Task prompt
Please transcribe the lines from the one containing "This is also ideal for those" up to and including the one containing "in the following", reproducing each line verbatim.

Information provided
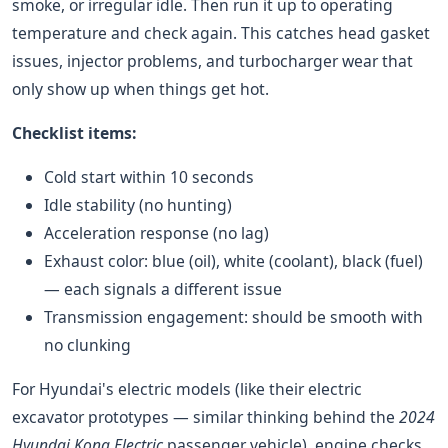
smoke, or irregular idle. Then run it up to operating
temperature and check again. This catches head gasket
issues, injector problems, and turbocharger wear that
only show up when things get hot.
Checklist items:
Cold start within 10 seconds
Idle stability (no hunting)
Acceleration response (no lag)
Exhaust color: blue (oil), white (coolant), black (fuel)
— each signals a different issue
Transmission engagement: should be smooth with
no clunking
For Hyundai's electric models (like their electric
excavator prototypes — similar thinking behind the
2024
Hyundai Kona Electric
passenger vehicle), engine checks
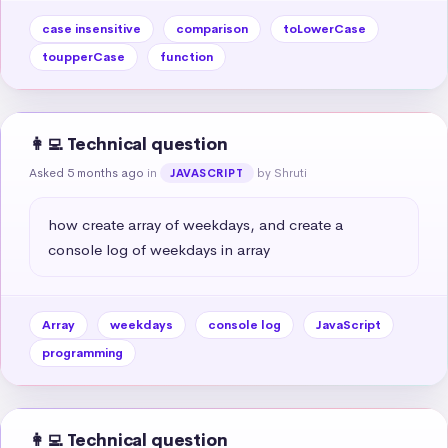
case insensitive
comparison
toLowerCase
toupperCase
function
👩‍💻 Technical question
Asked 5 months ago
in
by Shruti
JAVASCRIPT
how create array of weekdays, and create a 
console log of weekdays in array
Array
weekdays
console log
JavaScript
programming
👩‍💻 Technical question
---
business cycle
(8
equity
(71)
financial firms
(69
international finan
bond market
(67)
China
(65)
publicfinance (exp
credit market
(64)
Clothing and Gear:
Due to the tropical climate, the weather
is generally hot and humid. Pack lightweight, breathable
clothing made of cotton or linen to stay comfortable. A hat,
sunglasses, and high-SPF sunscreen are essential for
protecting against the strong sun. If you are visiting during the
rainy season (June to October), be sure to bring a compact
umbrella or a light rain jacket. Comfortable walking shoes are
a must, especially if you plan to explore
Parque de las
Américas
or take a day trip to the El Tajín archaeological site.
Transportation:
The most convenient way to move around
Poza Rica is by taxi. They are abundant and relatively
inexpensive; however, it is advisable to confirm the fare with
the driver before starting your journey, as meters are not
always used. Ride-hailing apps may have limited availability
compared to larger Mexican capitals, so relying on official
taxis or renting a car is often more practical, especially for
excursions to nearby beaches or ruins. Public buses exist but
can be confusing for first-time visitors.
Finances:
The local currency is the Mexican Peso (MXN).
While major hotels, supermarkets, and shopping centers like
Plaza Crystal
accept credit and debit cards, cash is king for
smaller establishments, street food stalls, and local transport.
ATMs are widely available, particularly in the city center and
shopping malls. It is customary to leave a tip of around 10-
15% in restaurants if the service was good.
...
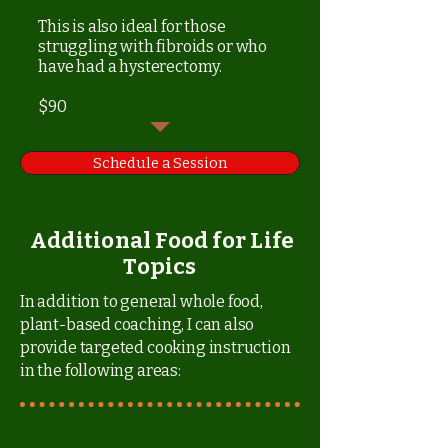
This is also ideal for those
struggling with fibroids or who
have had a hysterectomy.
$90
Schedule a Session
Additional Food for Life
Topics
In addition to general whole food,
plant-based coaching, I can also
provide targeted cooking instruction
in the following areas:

Solution for this exercise
This is also ideal for those
struggling with fibroids or who
have had a hysterectomy.
$90
Schedule a Session
Additional Food for Life
Topics
In addition to general whole food,
plant-based coaching, I can also
provide targeted cooking instruction
in the following areas:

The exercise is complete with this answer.